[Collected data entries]
^^^^

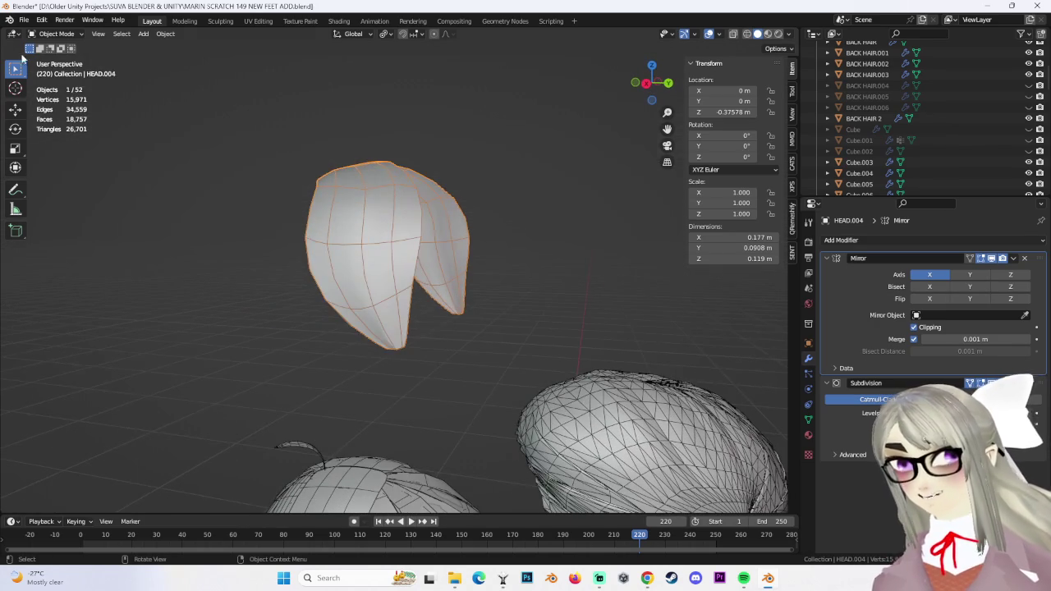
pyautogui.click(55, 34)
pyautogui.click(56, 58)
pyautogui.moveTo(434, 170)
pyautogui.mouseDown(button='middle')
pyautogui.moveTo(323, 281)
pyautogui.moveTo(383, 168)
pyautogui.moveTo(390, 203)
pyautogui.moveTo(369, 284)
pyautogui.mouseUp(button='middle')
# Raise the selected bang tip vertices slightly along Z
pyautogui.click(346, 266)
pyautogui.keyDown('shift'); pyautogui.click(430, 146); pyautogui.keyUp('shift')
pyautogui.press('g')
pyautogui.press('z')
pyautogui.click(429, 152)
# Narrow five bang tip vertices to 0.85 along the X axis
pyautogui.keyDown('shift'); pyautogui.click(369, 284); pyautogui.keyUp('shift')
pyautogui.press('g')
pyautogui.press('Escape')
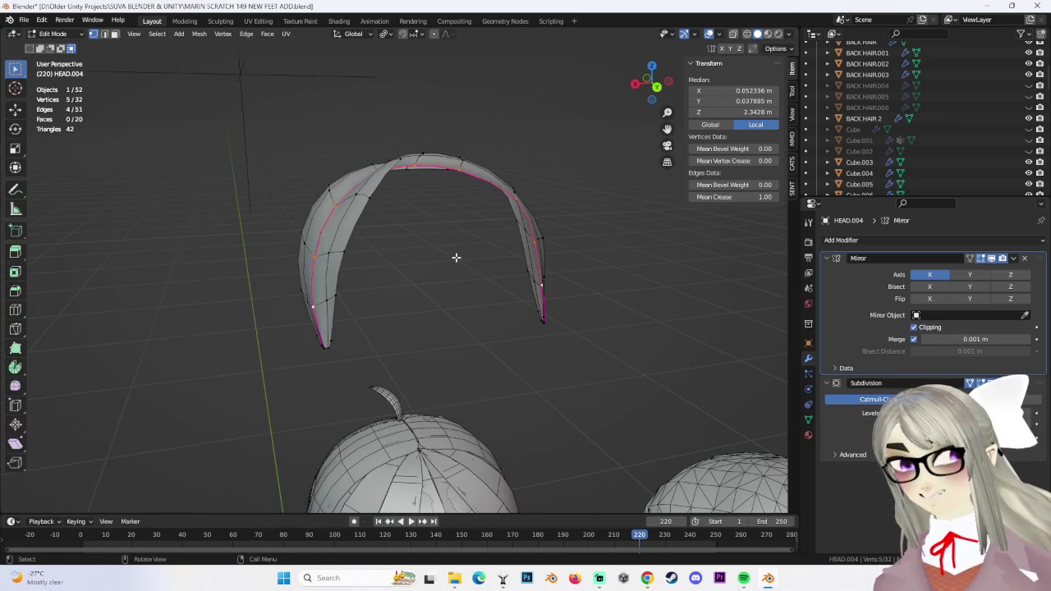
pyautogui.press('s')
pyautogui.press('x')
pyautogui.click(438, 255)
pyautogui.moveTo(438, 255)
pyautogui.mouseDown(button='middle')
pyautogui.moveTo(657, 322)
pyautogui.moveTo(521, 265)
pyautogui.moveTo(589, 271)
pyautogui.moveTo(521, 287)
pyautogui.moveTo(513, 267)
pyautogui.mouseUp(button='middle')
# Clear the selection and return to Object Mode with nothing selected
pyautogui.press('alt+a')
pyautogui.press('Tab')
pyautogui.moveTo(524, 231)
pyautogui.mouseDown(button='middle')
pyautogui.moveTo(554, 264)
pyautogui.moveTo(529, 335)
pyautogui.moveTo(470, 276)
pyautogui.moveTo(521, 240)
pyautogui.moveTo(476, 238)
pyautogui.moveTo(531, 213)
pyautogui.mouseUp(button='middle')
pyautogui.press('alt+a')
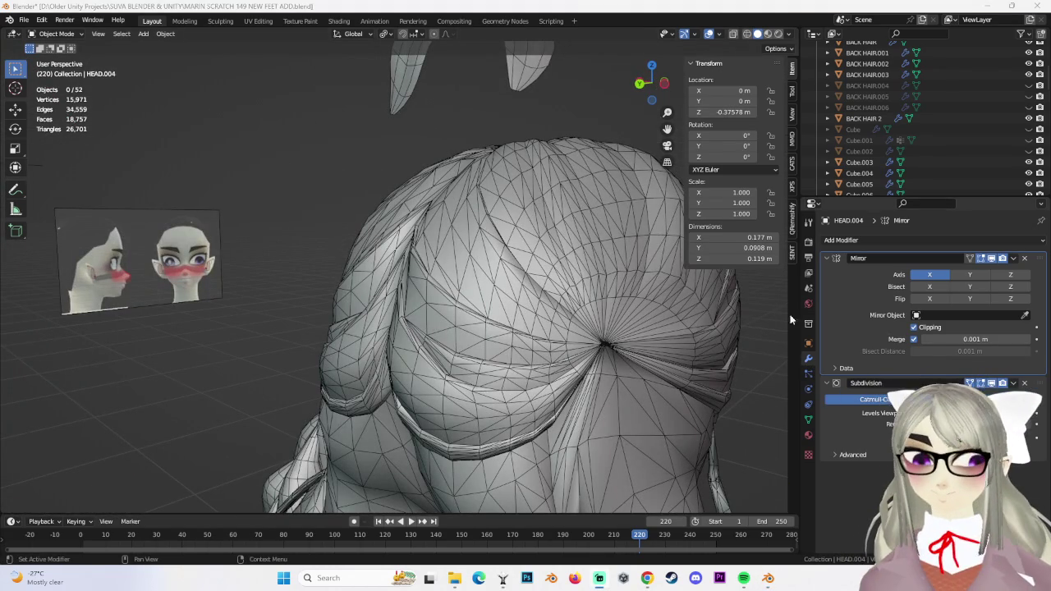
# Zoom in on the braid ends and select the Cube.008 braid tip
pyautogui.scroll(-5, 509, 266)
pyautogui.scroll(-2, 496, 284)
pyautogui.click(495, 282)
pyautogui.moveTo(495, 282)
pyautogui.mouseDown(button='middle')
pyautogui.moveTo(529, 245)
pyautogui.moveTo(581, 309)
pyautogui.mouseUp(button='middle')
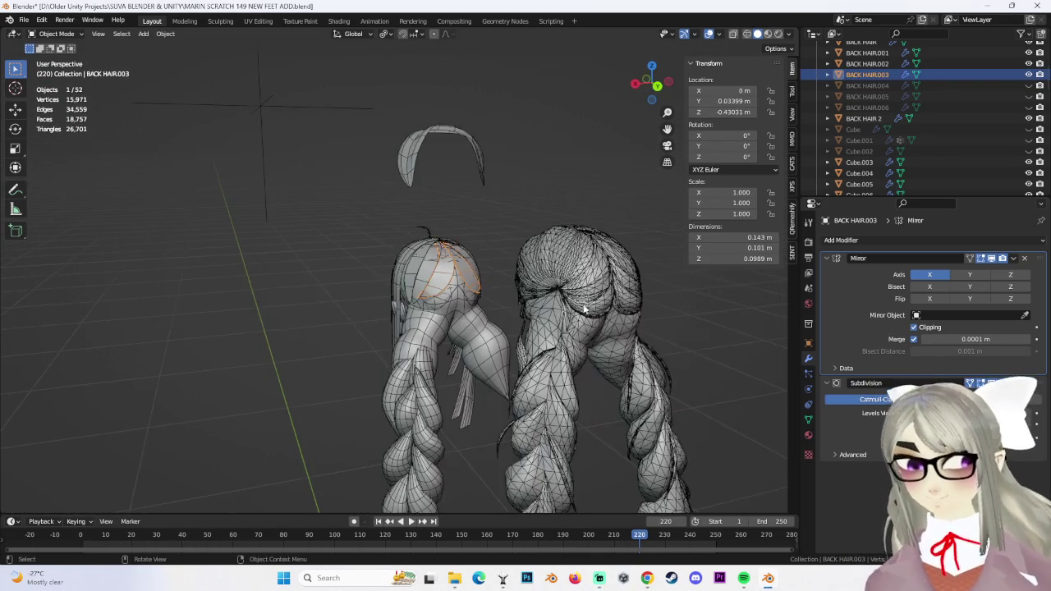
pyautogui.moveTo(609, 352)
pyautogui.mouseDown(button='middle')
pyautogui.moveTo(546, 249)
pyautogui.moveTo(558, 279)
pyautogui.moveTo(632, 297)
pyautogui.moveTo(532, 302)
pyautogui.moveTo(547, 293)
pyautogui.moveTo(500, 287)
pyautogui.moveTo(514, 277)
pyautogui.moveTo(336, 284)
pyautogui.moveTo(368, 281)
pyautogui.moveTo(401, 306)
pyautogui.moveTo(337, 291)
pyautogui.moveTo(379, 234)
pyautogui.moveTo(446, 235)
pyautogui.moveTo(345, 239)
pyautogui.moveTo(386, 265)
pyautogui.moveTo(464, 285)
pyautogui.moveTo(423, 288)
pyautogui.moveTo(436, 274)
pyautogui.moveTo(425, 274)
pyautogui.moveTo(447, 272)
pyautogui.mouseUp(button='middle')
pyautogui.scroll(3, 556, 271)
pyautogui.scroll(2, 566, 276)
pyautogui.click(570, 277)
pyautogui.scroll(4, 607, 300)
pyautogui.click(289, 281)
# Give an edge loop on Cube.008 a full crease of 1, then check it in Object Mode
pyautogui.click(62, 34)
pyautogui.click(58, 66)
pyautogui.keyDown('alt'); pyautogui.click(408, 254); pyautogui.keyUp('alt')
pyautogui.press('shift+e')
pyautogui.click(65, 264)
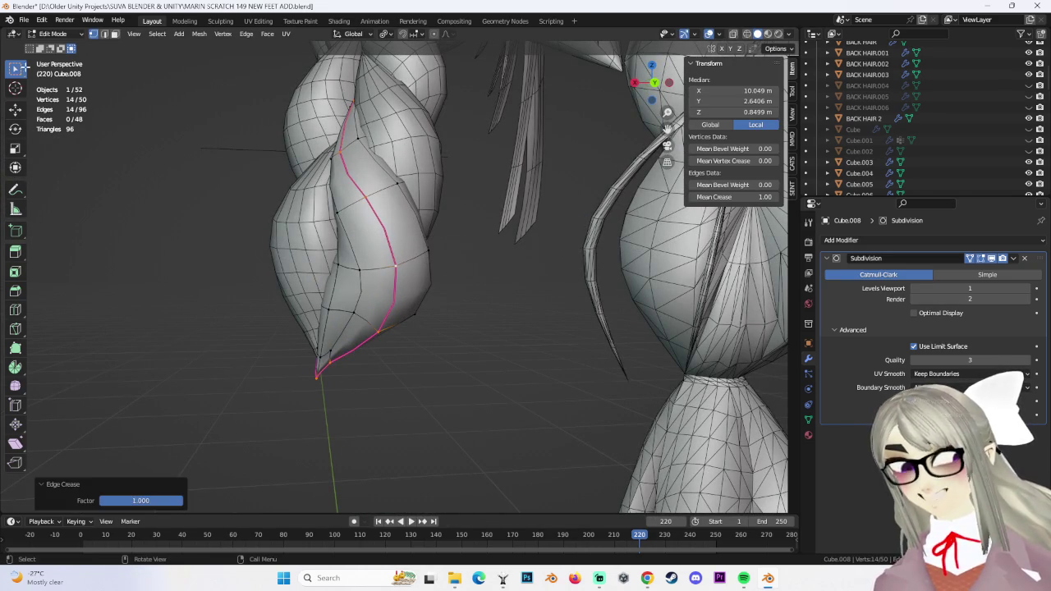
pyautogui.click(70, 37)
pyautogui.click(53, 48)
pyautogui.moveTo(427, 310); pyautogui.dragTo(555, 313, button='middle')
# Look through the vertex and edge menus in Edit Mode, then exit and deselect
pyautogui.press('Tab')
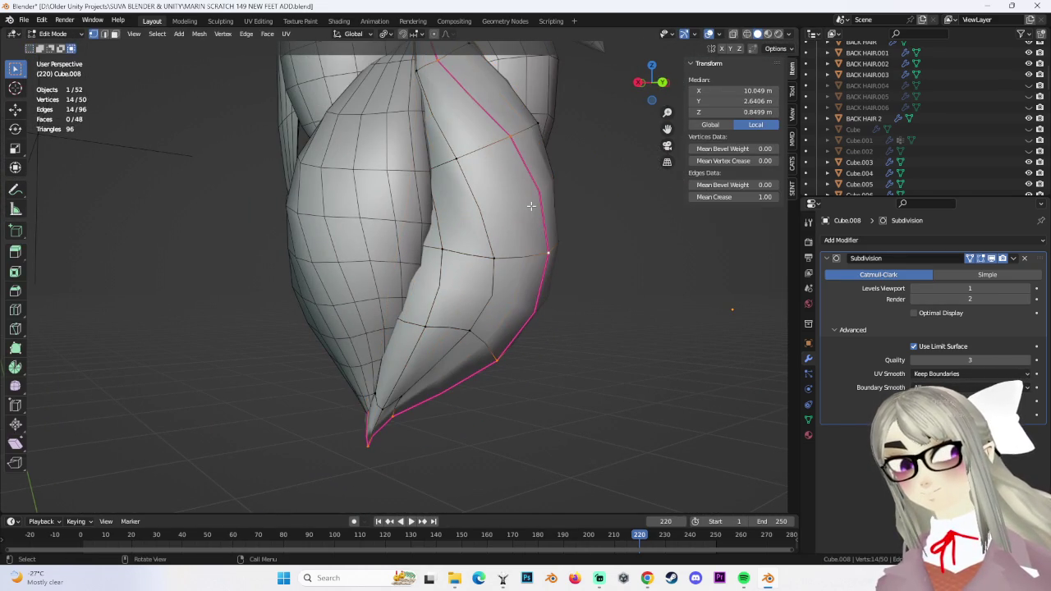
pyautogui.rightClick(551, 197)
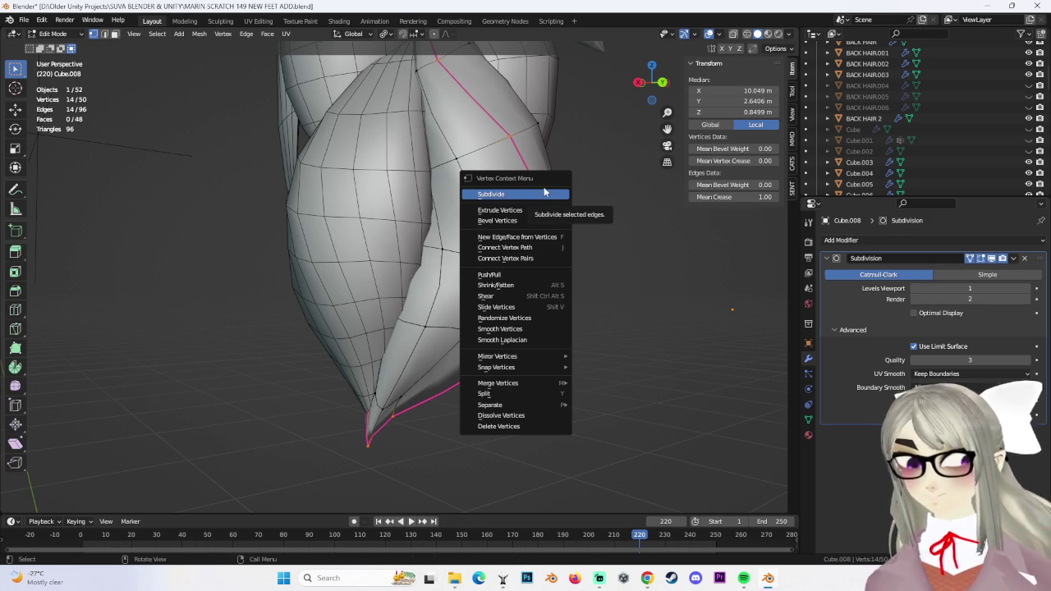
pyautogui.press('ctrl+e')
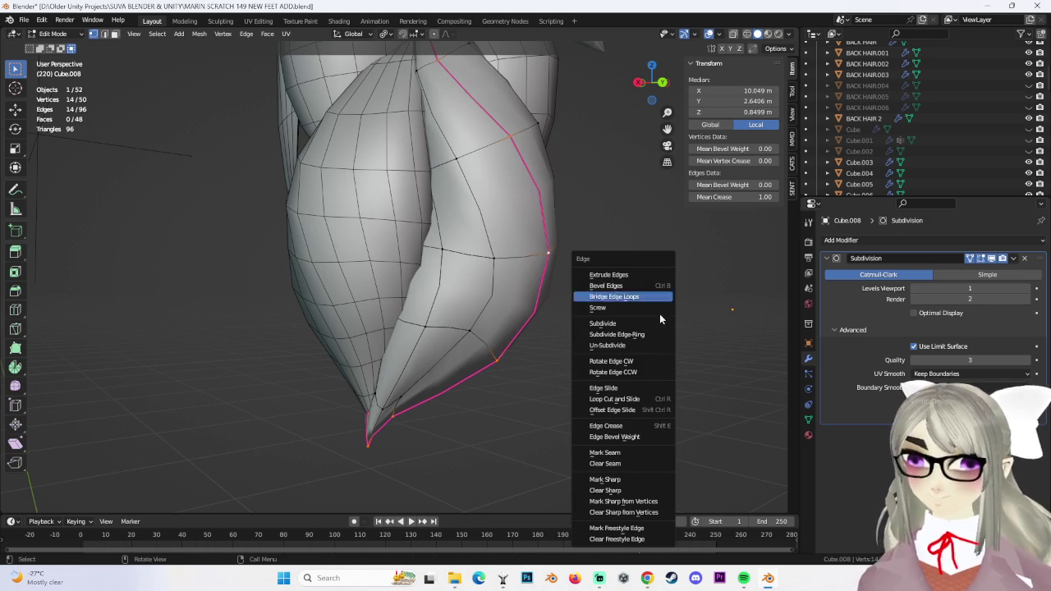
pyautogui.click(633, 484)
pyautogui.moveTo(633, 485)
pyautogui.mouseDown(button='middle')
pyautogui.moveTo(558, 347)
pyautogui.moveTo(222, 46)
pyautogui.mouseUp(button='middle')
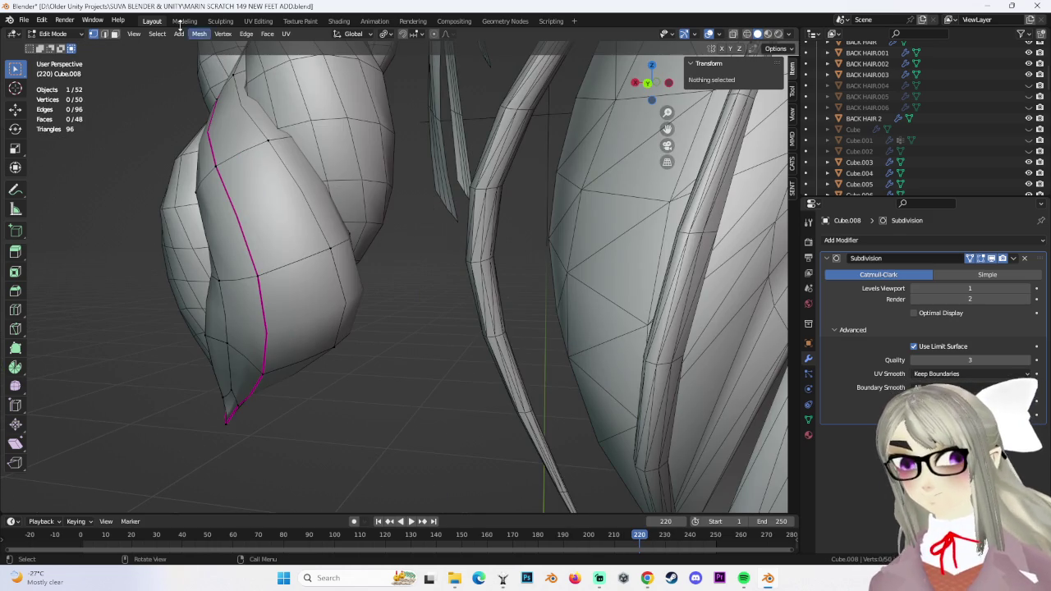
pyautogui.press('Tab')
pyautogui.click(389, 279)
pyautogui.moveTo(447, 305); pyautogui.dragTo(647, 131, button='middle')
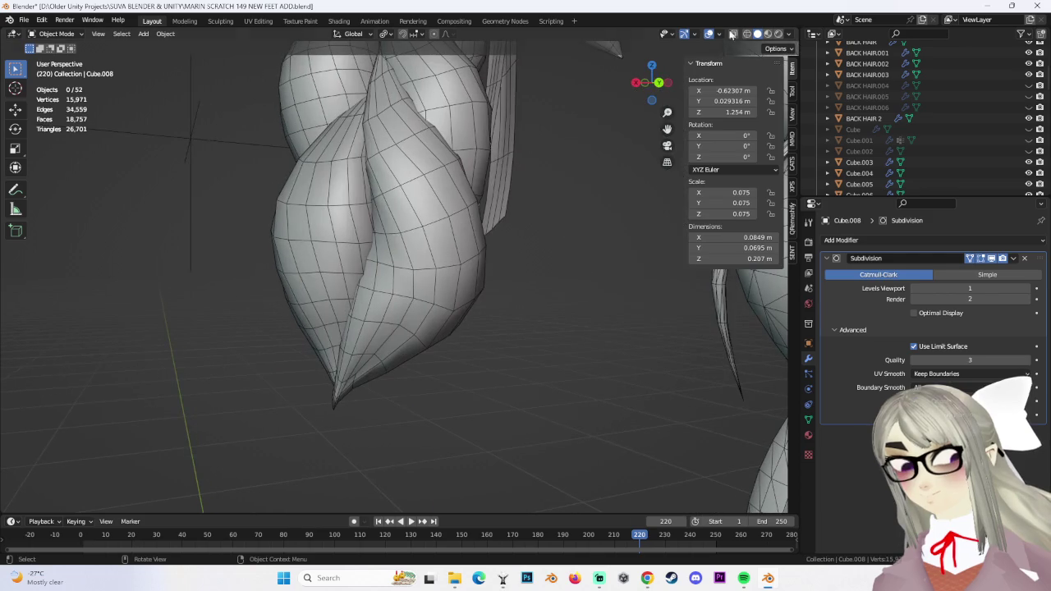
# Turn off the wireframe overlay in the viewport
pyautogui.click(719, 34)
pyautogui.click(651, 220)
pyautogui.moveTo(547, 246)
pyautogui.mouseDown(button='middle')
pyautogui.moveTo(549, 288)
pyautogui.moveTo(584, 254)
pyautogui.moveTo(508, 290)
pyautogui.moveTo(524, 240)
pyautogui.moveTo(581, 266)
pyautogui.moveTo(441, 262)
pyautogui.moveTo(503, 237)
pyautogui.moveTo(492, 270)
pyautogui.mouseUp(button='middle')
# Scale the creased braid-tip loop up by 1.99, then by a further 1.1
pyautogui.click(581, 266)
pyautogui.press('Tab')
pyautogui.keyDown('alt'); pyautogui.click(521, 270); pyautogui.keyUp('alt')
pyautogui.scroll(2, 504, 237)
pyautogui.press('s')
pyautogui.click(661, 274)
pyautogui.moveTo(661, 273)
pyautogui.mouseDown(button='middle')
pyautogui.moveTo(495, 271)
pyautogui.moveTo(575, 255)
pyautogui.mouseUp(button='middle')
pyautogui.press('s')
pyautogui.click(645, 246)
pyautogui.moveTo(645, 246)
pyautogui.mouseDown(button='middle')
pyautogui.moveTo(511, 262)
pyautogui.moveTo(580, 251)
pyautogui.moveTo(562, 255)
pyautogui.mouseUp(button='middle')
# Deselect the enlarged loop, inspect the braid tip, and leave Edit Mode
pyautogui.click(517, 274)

^^^^

# What to produce:
With the pictures removed, the entries above should be transcribed exactly.

# The completed task:
pyautogui.click(55, 34)
pyautogui.click(56, 58)
pyautogui.moveTo(434, 170)
pyautogui.mouseDown(button='middle')
pyautogui.moveTo(323, 281)
pyautogui.moveTo(383, 168)
pyautogui.moveTo(390, 203)
pyautogui.moveTo(369, 284)
pyautogui.mouseUp(button='middle')
# Raise the selected bang tip vertices slightly along Z
pyautogui.click(346, 266)
pyautogui.keyDown('shift'); pyautogui.click(430, 146); pyautogui.keyUp('shift')
pyautogui.press('g')
pyautogui.press('z')
pyautogui.click(429, 152)
# Narrow five bang tip vertices to 0.85 along the X axis
pyautogui.keyDown('shift'); pyautogui.click(369, 284); pyautogui.keyUp('shift')
pyautogui.press('g')
pyautogui.press('Escape')
pyautogui.press('s')
pyautogui.press('x')
pyautogui.click(438, 255)
pyautogui.moveTo(438, 255)
pyautogui.mouseDown(button='middle')
pyautogui.moveTo(657, 322)
pyautogui.moveTo(521, 265)
pyautogui.moveTo(589, 271)
pyautogui.moveTo(521, 287)
pyautogui.moveTo(513, 267)
pyautogui.mouseUp(button='middle')
# Clear the selection and return to Object Mode with nothing selected
pyautogui.press('alt+a')
pyautogui.press('Tab')
pyautogui.moveTo(524, 231)
pyautogui.mouseDown(button='middle')
pyautogui.moveTo(554, 264)
pyautogui.moveTo(529, 335)
pyautogui.moveTo(470, 276)
pyautogui.moveTo(521, 240)
pyautogui.moveTo(476, 238)
pyautogui.moveTo(531, 213)
pyautogui.mouseUp(button='middle')
pyautogui.press('alt+a')
# Zoom in on the braid ends and select the Cube.008 braid tip
pyautogui.scroll(-5, 509, 266)
pyautogui.scroll(-2, 496, 284)
pyautogui.click(495, 282)
pyautogui.moveTo(495, 282)
pyautogui.mouseDown(button='middle')
pyautogui.moveTo(529, 245)
pyautogui.moveTo(581, 309)
pyautogui.mouseUp(button='middle')
pyautogui.moveTo(609, 352)
pyautogui.mouseDown(button='middle')
pyautogui.moveTo(546, 249)
pyautogui.moveTo(558, 279)
pyautogui.moveTo(632, 297)
pyautogui.moveTo(532, 302)
pyautogui.moveTo(547, 293)
pyautogui.moveTo(500, 287)
pyautogui.moveTo(514, 277)
pyautogui.moveTo(336, 284)
pyautogui.moveTo(368, 281)
pyautogui.moveTo(401, 306)
pyautogui.moveTo(337, 291)
pyautogui.moveTo(379, 234)
pyautogui.moveTo(446, 235)
pyautogui.moveTo(345, 239)
pyautogui.moveTo(386, 265)
pyautogui.moveTo(464, 285)
pyautogui.moveTo(423, 288)
pyautogui.moveTo(436, 274)
pyautogui.moveTo(425, 274)
pyautogui.moveTo(447, 272)
pyautogui.mouseUp(button='middle')
pyautogui.scroll(3, 556, 271)
pyautogui.scroll(2, 566, 276)
pyautogui.click(570, 277)
pyautogui.scroll(4, 607, 300)
pyautogui.click(289, 281)
# Give an edge loop on Cube.008 a full crease of 1, then check it in Object Mode
pyautogui.click(62, 34)
pyautogui.click(58, 66)
pyautogui.keyDown('alt'); pyautogui.click(408, 254); pyautogui.keyUp('alt')
pyautogui.press('shift+e')
pyautogui.click(65, 264)
pyautogui.click(70, 37)
pyautogui.click(53, 48)
pyautogui.moveTo(427, 310); pyautogui.dragTo(555, 313, button='middle')
# Look through the vertex and edge menus in Edit Mode, then exit and deselect
pyautogui.press('Tab')
pyautogui.rightClick(551, 197)
pyautogui.press('ctrl+e')
pyautogui.click(633, 484)
pyautogui.moveTo(633, 485)
pyautogui.mouseDown(button='middle')
pyautogui.moveTo(558, 347)
pyautogui.moveTo(222, 46)
pyautogui.mouseUp(button='middle')
pyautogui.press('Tab')
pyautogui.click(389, 279)
pyautogui.moveTo(447, 305); pyautogui.dragTo(647, 131, button='middle')
# Turn off the wireframe overlay in the viewport
pyautogui.click(719, 34)
pyautogui.click(651, 220)
pyautogui.moveTo(547, 246)
pyautogui.mouseDown(button='middle')
pyautogui.moveTo(549, 288)
pyautogui.moveTo(584, 254)
pyautogui.moveTo(508, 290)
pyautogui.moveTo(524, 240)
pyautogui.moveTo(581, 266)
pyautogui.moveTo(441, 262)
pyautogui.moveTo(503, 237)
pyautogui.moveTo(492, 270)
pyautogui.mouseUp(button='middle')
# Scale the creased braid-tip loop up by 1.99, then by a further 1.1
pyautogui.click(581, 266)
pyautogui.press('Tab')
pyautogui.keyDown('alt'); pyautogui.click(521, 270); pyautogui.keyUp('alt')
pyautogui.scroll(2, 504, 237)
pyautogui.press('s')
pyautogui.click(661, 274)
pyautogui.moveTo(661, 273)
pyautogui.mouseDown(button='middle')
pyautogui.moveTo(495, 271)
pyautogui.moveTo(575, 255)
pyautogui.mouseUp(button='middle')
pyautogui.press('s')
pyautogui.click(645, 246)
pyautogui.moveTo(645, 246)
pyautogui.mouseDown(button='middle')
pyautogui.moveTo(511, 262)
pyautogui.moveTo(580, 251)
pyautogui.moveTo(562, 255)
pyautogui.mouseUp(button='middle')
# Deselect the enlarged loop, inspect the braid tip, and leave Edit Mode
pyautogui.click(517, 274)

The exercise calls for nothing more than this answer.